● **Work item**: Which lines of the records contain the word "elbow"? Show each of them.

(Collected data)
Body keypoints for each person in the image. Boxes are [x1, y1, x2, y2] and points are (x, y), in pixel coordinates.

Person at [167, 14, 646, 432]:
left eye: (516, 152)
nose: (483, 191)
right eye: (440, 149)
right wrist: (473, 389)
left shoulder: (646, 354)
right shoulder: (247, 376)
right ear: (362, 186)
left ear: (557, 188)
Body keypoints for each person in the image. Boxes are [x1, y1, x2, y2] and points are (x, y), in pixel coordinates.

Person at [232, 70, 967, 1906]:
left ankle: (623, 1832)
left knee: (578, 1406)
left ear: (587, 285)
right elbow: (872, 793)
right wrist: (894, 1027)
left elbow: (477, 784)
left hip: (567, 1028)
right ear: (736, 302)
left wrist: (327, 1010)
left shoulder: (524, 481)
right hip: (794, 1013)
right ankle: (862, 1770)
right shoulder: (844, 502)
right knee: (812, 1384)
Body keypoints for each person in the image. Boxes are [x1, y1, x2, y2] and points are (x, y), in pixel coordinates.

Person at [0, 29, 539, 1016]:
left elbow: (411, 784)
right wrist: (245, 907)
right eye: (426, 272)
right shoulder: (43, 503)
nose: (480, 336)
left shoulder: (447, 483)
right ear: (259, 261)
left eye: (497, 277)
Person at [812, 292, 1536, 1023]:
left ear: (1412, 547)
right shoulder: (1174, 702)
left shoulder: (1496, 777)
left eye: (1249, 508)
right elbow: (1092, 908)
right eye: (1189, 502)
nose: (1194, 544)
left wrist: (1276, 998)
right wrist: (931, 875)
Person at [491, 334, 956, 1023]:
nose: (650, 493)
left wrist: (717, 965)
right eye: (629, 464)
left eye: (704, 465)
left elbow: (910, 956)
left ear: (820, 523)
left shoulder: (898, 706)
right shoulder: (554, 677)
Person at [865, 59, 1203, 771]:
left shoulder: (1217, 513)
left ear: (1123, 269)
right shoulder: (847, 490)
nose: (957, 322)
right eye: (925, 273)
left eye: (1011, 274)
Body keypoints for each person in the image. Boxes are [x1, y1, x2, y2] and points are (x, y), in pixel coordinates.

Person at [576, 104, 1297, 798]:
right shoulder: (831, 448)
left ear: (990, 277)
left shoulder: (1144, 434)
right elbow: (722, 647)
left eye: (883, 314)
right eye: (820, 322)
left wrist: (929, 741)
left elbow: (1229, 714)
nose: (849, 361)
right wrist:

● **Response to this exercise**:
right elbow: (872, 793)
left elbow: (477, 784)
left elbow: (411, 784)
right elbow: (1092, 908)
left elbow: (910, 956)
right elbow: (722, 647)
left elbow: (1229, 714)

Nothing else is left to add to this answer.